И я стал спускаться по крутой лесенке, рискуя каждое мгновение сорваться и полететь кувырком. Ступеньки были высокими, скользкими. Вот, кажется, последняя. Там, внизу, зеркала, золочёные кресла, ковры, подсвечники с хрустальными подвесками. Ещё шаг, и я ступлю на ковёр. Нет, мне это показалось. Скользкая лестница не имеет конца. Что же это? Куда меня ведут? Почему? За что?

В большом зеркале я вижу человека, который сопровождает меня. Холодные зеленовато-серые глаза цвета морской воды. Брови над ними взъерошенные. Сухая, морщинистая кожа. Злой взгляд. Властный. Наверное, это капитан. Главный пират. Хотя почему-то он не похож на того золотоволосого, что я сегодня видел на мостике.
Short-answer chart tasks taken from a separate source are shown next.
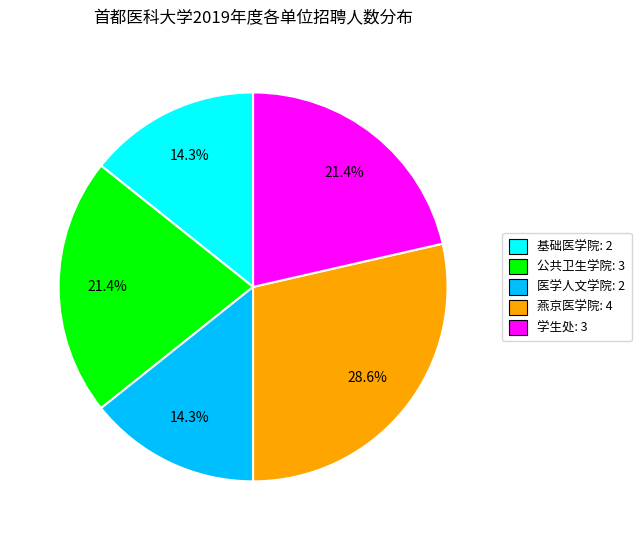

Is it true that 基础医学院 is 14% of the pie?

True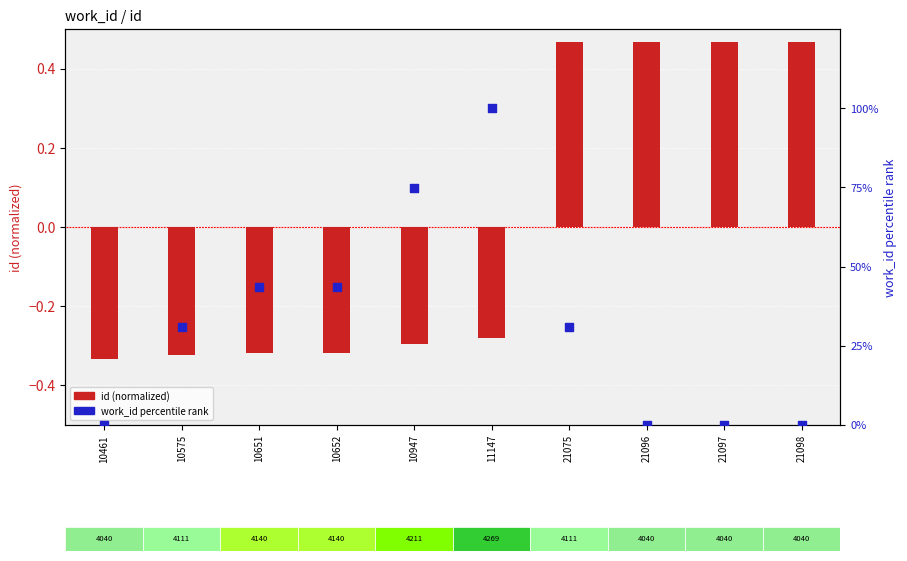

Which series has the widest spread of Y values?

work_id percentile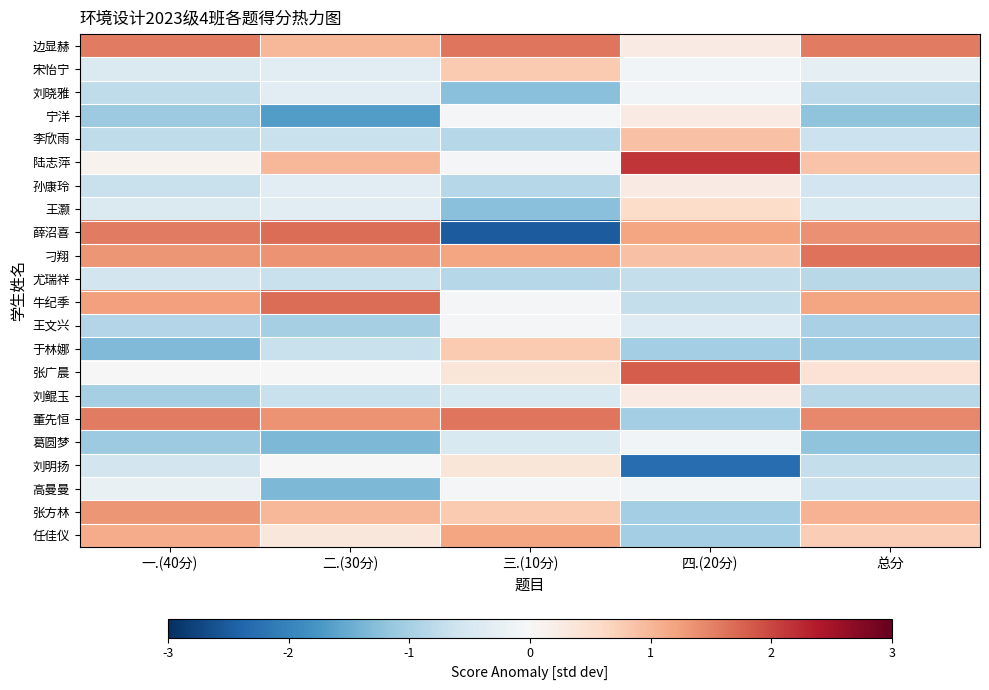

At how many categories does at least one series exceed 1?

5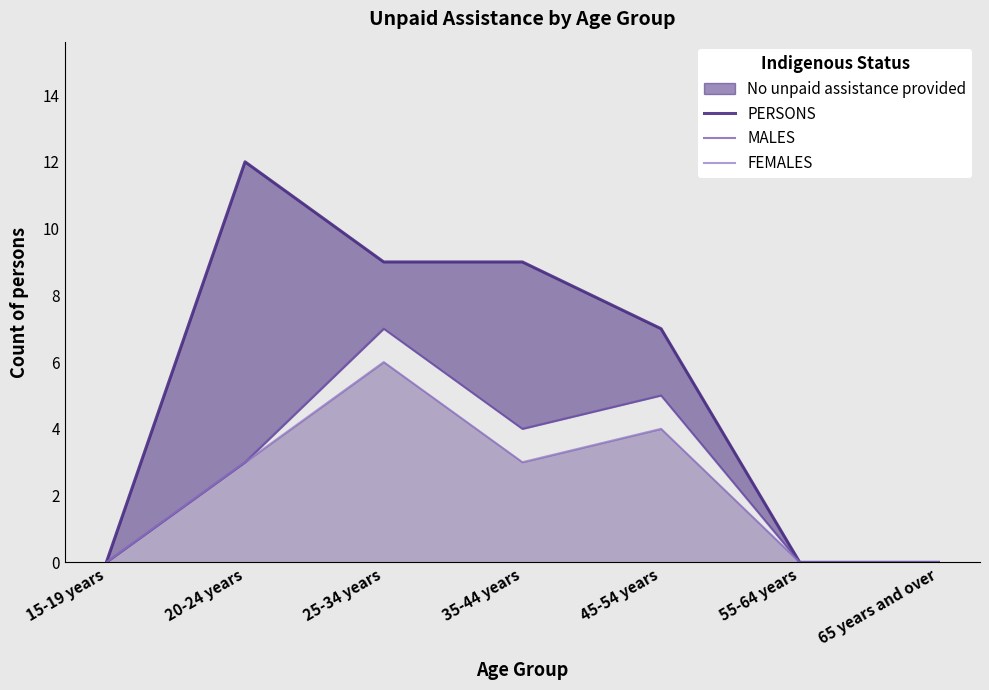

Which series has the largest total across all categories?

PERSONS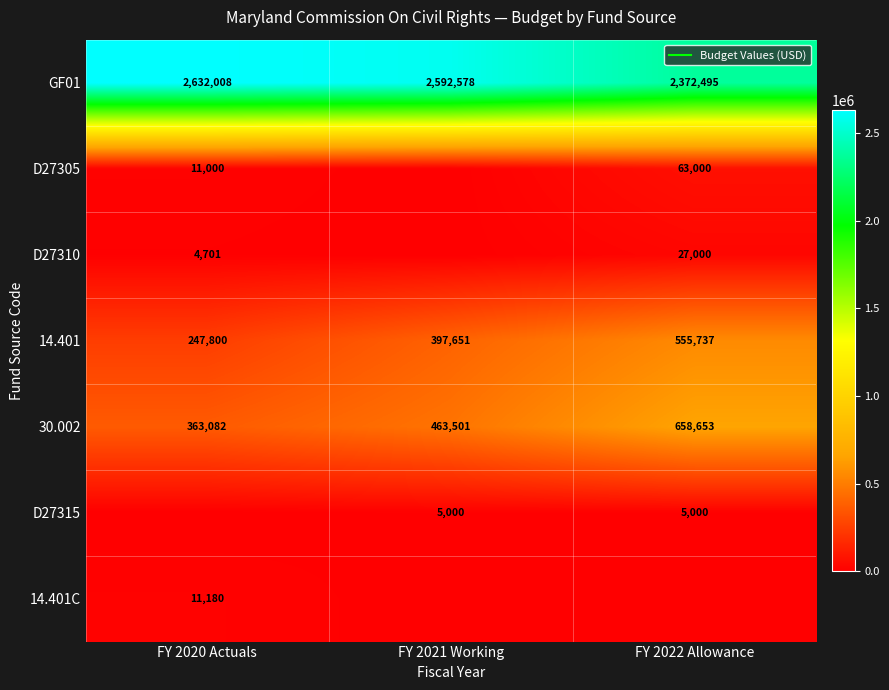

What is the sum of the 30.002 values at FY 2022 Allowance and FY 2021 Working?

1122154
А разве их разберёшь! Тот, с «Лавалета», тоже был бандитом, только хорошо одетым. Такой может выстрелить в спину и потом перешагнуть через убитого, как через бревно, не дрогнет.

Страшно. Ой как страшно!

«Где отец? Где Гегалашвили? Что с «Пушкиным»? Это ведь большой корабль. Неужели он не пришёл на помощь «Диспашору», не заступился за маленький катерок?»

Капитан пиратского корабля говорит мне в спину:

— Заложник.

Он говорит в спину, а я в то же время вижу его в зеркале. Он смеётся. Рот беззубый. Только два жёлтых клыка торчат сверху и один стальной зуб снизу. Большой чёрный рот.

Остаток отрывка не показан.